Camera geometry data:

"""

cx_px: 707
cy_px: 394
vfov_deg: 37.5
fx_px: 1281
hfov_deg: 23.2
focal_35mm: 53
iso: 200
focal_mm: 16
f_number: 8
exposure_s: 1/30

"""
"""

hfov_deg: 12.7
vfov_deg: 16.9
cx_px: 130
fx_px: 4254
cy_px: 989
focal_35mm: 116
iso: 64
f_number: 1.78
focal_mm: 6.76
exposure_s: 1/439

"""

= To-do item =
What are the lines, exactly as written above, from the line with "vfov_deg: 16.9" to the line with "exposure_s: 1/439", both included? Output only those.

= Solved exercise =
vfov_deg: 16.9
cx_px: 130
fx_px: 4254
cy_px: 989
focal_35mm: 116
iso: 64
f_number: 1.78
focal_mm: 6.76
exposure_s: 1/439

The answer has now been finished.